──────── Given data
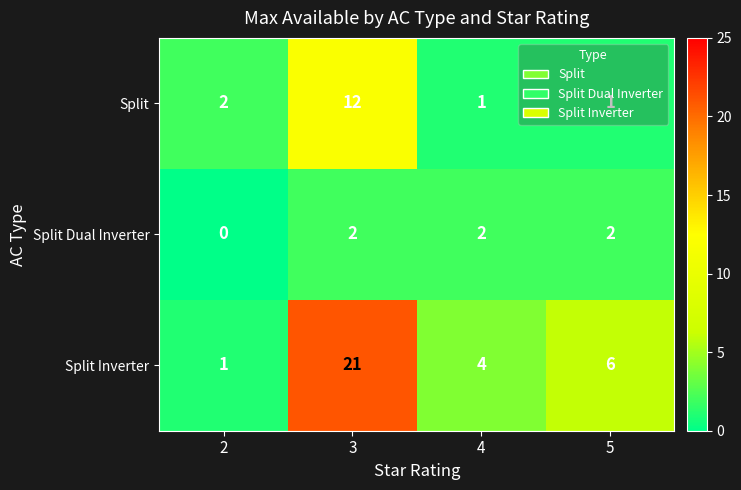

How many data points does each series have?

4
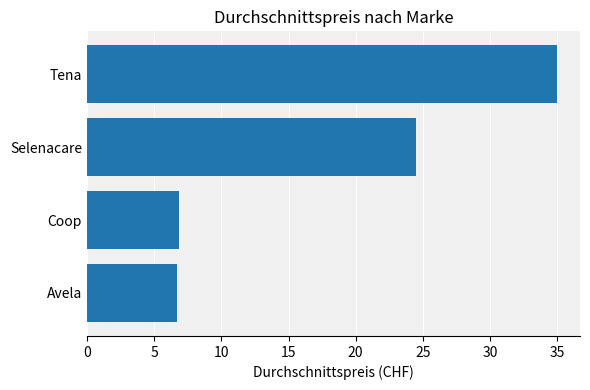

Reading bottom to top, extract all data points from this chart.

Avela=6.7	Coop=6.8	Selenacare=24.5	Tena=35.0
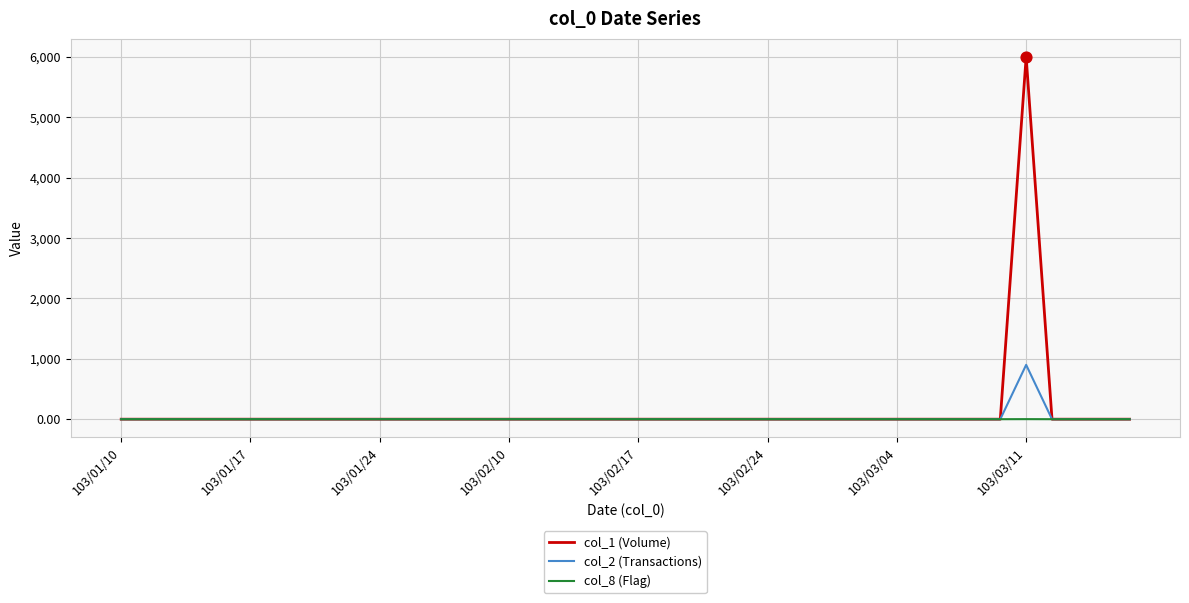

Which series has the largest total across all categories?

col_1 (Volume)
────────────────
### What this task involves:
Format every non-blank line of the records as a numbered list, omitting the picture placeholders.

### Answer to the problem:
1. How many data points does each series have?
2. 4
3. Reading bottom to top, extract all data points from this chart.
4. Avela=6.7	Coop=6.8	Selenacare=24.5	Tena=35.0
5. Which series has the largest total across all categories?
6. col_1 (Volume)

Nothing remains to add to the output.